##### PROVIDED DATA

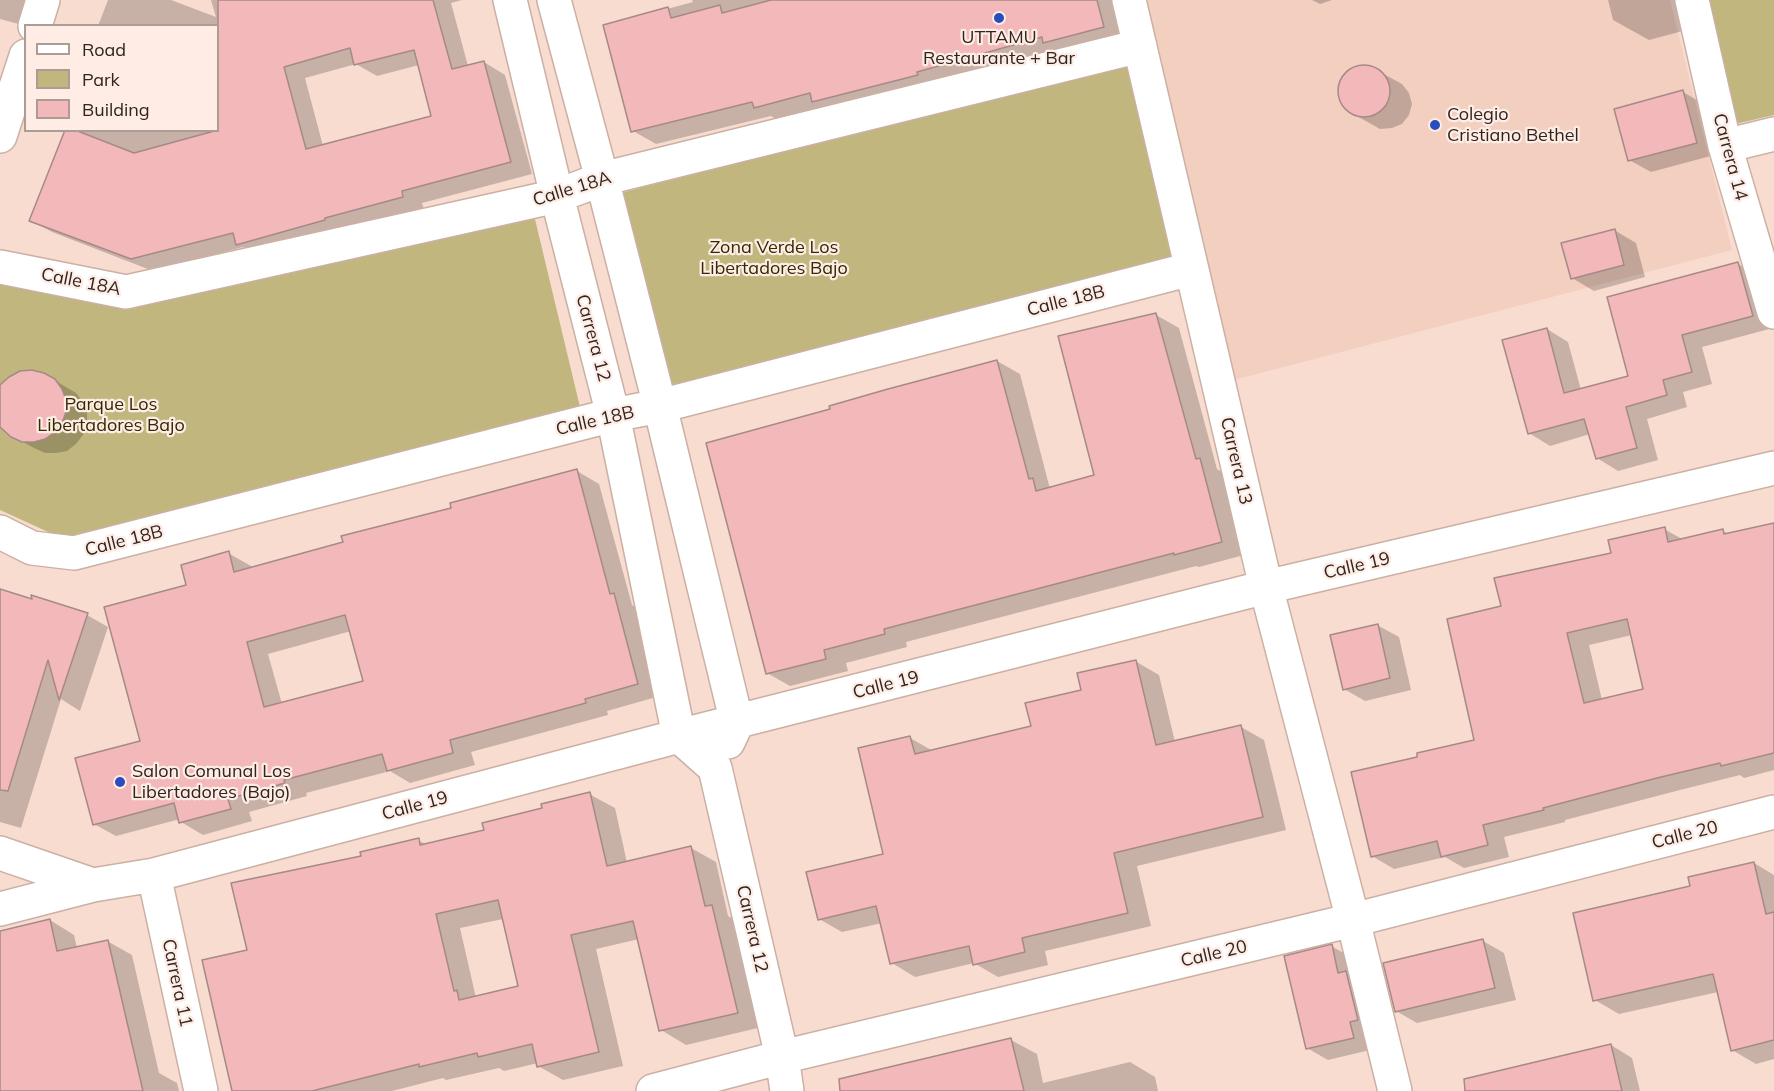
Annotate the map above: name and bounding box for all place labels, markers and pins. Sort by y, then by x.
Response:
marker: UTTAMU Restaurante + Bar [992,11,1006,25]
place label: UTTAMU Restaurante + Bar [923,27,1075,70]
place label: Colegio Cristiano Bethel [1447,104,1579,146]
marker: Colegio Cristiano Bethel [1428,118,1442,132]
place label: Salon Comunal Los Libertadores (Bajo) [132,761,291,804]
marker: Salon Comunal Los Libertadores (Bajo) [113,775,127,789]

##########

:: DIRECTIONS FOR THIS TASK ::
With the images removed, give back every entry exactly as shown.

:: SOLVED EXERCISE ::
Annotate the map above: name and bounding box for all place labels, markers and pins. Sort by y, then by x.
Response:
marker: UTTAMU Restaurante + Bar [992,11,1006,25]
place label: UTTAMU Restaurante + Bar [923,27,1075,70]
place label: Colegio Cristiano Bethel [1447,104,1579,146]
marker: Colegio Cristiano Bethel [1428,118,1442,132]
place label: Salon Comunal Los Libertadores (Bajo) [132,761,291,804]
marker: Salon Comunal Los Libertadores (Bajo) [113,775,127,789]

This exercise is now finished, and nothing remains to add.